-- GIVEN TEXT --
-------

So I’m giving Dr Al points for just this one thing, but now I have to ding her again: she has been at her job for three hours, and Santos has been an R2 for four days; as a manager, it is completely out of line for her to threaten Trinity with repetition of her R2 year at this point. Especially in public with coworkers and patients around to hear.
Santos takes it badly, because she’s a prickly asshole of a cinnamon roll, and she was already having a rough morning with the suspected child abuse case. I personally wouldn’t go venting to my boss about my other boss (Victoria knows what’s up!) but Trinity carries a chip on her shoulder and her heart on her sleeve. More of a problem is that she lets the threat throw her off to the point where she’s briefly disengaged from patients and missing things.
Here’s where Mel shines. Mel is such a sweetheart that it’s easy to forget she’s actually equal to Cassie in the hierarchy of residents. She effectively helps Trinity re-engage, and also gives her the useful tip about dictation. Trinity takes the advice with her usual total lack of grace, but I know she’s gonna come good by the end of the season.
I guess Ogilvie probably will, too, now his ego has been punctured like his patient’s artery. But I don’t want to see it, I need a character I can hate. Did you see last week, how Joy came to life when he wasn’t around? Of the new baby doctors, I propose we keep Joy and send Ogilvie packing.
OTHER BUSINESS:
Dana gives Robby a brief talking-to about his Langdon avoidance, while Dr Al-Hashimi brings Landon out of triage and back into the ER proper
Last week’s diabetes patient turns out to have been rationing his insulin because the US healthcare system is evil; this does give us a chance to see Robby’s situationship, Noelle, helping Samira out with options for the uninsured
Robby is avoiding psychologists like it’s both his job and his hobby
Cassie agrees to a date with a patient she is about to discharge. To quote the philosopher PinkPantheress, this seems illegal. But also, dude came in with a suspected broken foot, and she’s proposing an art gallery trip? That very night? Girl, what?
We learn that Victoria has a massive following on TikTok as “Dr J”, which is (a) delightful; (b) probably going to go badly for her somehow — but I’d subscribe in a heartbeat. And PittTok has taken a break from its usual shipping drama and antisemitism to talk about ethics for medical professionals on social media, which is super interesting to me, a nerd
Whittaker spots an unusual heart attack situation and saves the patient—obviously I’m happy for him, but also, I’m a bit tired of him being The Most Competent and Robby’s Specialist Boy. I keep harping on about this, but I would like Whittaker and Mel to be more flawed. But ideally without anything bad happening because I love them? It’s a problem!
Hijack, season 2, episode 3
I had started to guess that Idris Elba was being blackmailed into hijacking the train (because why would you hijack a train????), and that his son was dead, and it’s always nice when a show rewards my instincts. I thrive on positive reinforcement, even when it’s imaginary.
Questions I have at this point:
why a commuter train?
which passenger is secretly working for the bad guys and murdered Plant Based Bike Guy? My money is on the young English teenager with the anxiety disorder. They’ll never see it coming.
why is everyone on this Berlin commuter train speaking English?
we know Toby Jones is dodgy, because he’s a character played by Toby Jones, but how?
what scrapes and hijinx will Idris Elba get up to as he gets out of this situation, and will he be required to take his shirt off? For plot reasons?
but seriously, why would you hijack a train?
This is quality television, my friends. You may not like it, but this is what peak television looks like.

-------

-- DATA EXTRACT --
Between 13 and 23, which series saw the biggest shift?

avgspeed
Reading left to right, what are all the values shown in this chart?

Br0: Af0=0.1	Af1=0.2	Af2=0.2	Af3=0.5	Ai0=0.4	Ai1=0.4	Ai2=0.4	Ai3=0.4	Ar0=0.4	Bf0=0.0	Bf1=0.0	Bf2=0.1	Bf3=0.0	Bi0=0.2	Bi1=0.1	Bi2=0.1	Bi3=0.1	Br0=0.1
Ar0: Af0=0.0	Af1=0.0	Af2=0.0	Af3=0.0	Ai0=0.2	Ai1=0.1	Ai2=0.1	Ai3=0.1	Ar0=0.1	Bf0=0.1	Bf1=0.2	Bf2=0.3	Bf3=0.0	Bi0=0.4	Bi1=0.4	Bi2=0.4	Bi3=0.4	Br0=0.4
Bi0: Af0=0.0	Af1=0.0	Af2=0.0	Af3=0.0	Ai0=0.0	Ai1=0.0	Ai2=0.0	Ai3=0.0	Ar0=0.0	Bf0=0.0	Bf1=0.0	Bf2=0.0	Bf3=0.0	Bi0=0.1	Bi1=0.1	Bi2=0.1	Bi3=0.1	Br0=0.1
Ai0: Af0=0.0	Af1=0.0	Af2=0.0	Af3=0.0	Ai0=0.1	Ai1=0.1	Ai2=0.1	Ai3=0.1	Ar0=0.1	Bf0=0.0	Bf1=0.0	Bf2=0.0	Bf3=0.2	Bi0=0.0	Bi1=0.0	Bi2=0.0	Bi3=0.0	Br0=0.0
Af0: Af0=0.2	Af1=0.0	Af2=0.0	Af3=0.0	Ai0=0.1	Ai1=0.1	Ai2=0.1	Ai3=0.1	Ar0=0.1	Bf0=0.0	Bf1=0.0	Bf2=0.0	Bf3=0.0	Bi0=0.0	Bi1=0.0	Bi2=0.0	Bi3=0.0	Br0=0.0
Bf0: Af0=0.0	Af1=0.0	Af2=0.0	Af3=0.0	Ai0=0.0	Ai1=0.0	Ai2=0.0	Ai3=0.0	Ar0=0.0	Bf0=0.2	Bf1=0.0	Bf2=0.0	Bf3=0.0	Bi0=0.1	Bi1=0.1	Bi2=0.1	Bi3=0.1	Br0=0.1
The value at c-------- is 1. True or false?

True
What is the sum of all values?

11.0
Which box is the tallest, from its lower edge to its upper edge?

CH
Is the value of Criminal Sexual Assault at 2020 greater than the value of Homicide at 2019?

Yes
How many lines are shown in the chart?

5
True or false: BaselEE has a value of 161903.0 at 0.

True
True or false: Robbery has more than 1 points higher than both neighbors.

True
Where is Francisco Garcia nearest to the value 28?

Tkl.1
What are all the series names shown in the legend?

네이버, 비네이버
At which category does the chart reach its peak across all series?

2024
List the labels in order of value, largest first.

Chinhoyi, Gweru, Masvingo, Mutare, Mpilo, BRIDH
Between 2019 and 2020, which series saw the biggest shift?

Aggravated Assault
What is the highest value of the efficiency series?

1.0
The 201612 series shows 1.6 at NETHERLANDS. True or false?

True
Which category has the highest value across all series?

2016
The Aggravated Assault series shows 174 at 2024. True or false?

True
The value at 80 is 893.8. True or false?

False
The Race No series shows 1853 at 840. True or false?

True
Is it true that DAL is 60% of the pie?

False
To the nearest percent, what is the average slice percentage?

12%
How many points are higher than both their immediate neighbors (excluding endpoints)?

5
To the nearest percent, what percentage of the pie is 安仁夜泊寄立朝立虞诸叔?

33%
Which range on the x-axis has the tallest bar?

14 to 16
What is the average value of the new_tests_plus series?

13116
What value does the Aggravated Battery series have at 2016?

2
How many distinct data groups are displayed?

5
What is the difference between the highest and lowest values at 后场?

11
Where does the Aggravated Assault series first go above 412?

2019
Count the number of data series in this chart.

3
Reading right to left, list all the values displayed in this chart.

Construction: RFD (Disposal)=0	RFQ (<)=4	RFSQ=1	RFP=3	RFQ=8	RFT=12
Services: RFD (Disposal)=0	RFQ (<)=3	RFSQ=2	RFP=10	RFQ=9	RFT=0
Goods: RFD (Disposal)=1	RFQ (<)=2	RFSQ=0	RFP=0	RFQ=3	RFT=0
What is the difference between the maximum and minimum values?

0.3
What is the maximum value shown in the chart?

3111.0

-------

-- REQUIRED ACTION 1 --
Answer from the recap:
(a) How long has Santos been an R2?
(b) Under what name does Victoria have a large TikTok following?
(c) In which city is the commuter train in Hijack?
-- REQUIRED ACTION 2 --
Translate this sentence from the recap into Spanish: "Of the new baby doctors, I propose we keep Joy and send Ogilvie packing."
-- REQUIRED ACTION 3 --
Quote the recap from "why is everyone" to "television looks like.".
The material placed after the recap is separate from it.

-- WRITTEN REPLY 1 --
(a) Four days.
(b) "Dr J".
(c) Berlin.

-- WRITTEN REPLY 2 --
De los nuevos médicos novatos, propongo que nos quedemos con Joy y mandemos a Ogilvie a hacer las maletas.

-- WRITTEN REPLY 3 --
why is everyone on this Berlin commuter train speaking English?
we know Toby Jones is dodgy, because he’s a character played by Toby Jones, but how?
what scrapes and hijinx will Idris Elba get up to as he gets out of this situation, and will he be required to take his shirt off? For plot reasons?
but seriously, why would you hijack a train?
This is quality television, my friends. You may not like it, but this is what peak television looks like.